**Dataset entries:**
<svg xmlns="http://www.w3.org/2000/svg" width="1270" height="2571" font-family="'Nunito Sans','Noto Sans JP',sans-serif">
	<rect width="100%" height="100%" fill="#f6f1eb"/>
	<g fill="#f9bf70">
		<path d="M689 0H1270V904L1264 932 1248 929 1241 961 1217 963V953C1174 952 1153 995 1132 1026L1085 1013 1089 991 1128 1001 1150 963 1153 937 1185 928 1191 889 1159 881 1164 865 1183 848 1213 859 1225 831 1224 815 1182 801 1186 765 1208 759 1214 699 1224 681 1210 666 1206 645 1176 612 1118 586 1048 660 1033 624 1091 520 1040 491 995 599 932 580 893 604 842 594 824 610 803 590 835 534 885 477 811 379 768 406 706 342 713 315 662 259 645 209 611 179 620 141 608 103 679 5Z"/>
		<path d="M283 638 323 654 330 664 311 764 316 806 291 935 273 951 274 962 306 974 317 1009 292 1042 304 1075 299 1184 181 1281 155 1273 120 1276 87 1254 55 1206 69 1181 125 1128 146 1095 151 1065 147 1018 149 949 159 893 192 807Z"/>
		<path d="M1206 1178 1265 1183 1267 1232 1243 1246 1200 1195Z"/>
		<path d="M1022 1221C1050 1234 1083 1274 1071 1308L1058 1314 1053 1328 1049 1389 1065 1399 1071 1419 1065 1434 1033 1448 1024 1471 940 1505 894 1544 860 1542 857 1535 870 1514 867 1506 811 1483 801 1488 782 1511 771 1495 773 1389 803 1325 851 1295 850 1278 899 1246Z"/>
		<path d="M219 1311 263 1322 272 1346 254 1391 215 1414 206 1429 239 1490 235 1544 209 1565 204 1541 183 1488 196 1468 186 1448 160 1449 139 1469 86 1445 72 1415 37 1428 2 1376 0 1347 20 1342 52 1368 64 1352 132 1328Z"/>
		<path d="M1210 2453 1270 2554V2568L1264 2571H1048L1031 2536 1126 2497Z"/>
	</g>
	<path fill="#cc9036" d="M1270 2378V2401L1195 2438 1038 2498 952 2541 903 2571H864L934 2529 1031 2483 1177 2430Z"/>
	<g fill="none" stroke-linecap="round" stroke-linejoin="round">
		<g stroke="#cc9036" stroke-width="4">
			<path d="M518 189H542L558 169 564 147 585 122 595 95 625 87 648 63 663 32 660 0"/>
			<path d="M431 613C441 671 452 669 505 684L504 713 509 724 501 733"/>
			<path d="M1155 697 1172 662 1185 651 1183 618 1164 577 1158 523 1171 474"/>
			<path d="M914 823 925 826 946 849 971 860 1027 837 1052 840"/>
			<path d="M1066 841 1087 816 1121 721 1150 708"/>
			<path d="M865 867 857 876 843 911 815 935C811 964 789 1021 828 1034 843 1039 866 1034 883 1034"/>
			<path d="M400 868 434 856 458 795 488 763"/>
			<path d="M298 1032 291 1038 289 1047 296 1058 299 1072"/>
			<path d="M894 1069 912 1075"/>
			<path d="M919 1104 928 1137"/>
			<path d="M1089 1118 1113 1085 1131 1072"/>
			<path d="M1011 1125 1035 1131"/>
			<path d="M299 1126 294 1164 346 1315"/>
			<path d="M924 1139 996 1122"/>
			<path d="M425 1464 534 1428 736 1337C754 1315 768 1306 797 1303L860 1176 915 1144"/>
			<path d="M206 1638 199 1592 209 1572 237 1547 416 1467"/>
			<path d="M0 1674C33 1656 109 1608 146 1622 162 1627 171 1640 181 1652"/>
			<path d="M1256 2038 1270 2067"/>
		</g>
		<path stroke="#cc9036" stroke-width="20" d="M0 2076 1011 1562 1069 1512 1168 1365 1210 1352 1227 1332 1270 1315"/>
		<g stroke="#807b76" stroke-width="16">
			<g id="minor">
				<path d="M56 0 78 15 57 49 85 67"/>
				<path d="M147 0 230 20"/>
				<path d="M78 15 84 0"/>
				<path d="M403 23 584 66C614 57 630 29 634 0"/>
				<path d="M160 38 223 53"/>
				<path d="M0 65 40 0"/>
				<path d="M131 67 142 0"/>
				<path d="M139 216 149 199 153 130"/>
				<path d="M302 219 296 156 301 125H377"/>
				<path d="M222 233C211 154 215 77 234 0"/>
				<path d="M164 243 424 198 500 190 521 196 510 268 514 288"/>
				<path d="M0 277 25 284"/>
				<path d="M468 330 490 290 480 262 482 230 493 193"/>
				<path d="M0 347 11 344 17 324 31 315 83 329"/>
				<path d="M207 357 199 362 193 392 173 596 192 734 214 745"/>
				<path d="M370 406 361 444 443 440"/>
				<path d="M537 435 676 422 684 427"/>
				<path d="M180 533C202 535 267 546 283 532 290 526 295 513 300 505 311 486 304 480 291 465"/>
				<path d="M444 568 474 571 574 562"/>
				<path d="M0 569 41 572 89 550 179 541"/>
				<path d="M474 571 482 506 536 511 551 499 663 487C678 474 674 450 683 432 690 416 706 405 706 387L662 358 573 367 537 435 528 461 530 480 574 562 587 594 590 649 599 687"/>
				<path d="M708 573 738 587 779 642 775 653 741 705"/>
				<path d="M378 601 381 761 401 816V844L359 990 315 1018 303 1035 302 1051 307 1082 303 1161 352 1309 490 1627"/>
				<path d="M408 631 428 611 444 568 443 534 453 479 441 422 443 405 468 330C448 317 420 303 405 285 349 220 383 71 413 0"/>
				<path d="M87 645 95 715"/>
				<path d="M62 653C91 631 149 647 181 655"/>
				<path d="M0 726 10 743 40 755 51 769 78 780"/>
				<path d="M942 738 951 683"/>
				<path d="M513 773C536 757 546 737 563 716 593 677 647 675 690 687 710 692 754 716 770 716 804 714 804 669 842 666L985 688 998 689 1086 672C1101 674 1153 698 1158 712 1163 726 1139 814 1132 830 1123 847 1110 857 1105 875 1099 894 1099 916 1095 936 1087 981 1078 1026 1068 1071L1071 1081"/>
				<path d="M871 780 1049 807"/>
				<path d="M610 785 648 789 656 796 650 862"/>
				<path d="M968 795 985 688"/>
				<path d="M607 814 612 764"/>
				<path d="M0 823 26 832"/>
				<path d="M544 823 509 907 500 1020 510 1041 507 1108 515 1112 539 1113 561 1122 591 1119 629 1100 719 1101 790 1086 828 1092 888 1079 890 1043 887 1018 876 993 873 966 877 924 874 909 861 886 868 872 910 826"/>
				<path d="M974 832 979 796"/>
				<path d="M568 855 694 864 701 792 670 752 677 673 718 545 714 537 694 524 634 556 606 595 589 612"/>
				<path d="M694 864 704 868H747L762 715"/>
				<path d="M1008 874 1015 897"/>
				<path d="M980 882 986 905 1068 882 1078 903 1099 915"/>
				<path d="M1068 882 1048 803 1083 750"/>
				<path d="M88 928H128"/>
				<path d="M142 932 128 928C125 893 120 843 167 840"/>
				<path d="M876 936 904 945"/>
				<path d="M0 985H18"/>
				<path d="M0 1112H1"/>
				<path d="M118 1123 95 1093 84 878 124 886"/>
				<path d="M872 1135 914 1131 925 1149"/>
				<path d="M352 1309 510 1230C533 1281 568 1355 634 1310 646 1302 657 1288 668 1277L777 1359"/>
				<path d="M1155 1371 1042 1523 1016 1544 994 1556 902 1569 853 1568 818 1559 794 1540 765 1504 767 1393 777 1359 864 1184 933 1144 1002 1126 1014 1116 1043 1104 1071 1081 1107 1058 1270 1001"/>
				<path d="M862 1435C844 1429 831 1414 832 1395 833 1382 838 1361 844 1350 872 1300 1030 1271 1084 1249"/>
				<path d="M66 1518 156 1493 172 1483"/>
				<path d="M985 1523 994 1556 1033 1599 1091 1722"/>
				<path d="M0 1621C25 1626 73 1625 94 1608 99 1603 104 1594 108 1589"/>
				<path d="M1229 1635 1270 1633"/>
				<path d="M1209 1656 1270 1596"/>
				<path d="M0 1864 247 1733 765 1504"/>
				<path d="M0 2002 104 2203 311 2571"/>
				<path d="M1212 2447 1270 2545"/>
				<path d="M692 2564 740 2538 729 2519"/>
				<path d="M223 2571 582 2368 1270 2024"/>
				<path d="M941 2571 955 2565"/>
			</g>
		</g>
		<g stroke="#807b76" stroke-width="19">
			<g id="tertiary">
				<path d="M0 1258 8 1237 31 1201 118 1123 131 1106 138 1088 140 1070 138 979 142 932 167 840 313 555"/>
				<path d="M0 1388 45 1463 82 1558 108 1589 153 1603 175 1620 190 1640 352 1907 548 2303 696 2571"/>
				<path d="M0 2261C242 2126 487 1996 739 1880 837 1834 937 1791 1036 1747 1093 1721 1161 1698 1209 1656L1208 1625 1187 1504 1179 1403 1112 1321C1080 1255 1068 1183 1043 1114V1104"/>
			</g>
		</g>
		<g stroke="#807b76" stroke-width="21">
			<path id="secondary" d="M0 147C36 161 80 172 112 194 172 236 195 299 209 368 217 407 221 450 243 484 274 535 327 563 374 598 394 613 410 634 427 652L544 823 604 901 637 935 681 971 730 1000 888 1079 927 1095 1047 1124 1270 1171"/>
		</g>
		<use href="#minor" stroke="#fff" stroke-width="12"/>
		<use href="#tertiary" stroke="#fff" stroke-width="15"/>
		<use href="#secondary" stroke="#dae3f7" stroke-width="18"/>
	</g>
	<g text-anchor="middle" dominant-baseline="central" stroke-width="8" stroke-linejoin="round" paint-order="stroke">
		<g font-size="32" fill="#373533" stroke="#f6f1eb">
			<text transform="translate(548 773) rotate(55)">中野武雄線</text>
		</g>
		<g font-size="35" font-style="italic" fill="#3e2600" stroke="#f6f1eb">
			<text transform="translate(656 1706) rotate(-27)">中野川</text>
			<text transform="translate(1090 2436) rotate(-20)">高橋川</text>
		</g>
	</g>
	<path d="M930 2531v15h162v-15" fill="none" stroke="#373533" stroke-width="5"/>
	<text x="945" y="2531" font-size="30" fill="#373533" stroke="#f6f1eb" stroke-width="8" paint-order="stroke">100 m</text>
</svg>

**Instructions for the task:** Going over every line of the entries, tally those containing the string "linejoin" and report only the figure.

**Solution to this exercise:** 2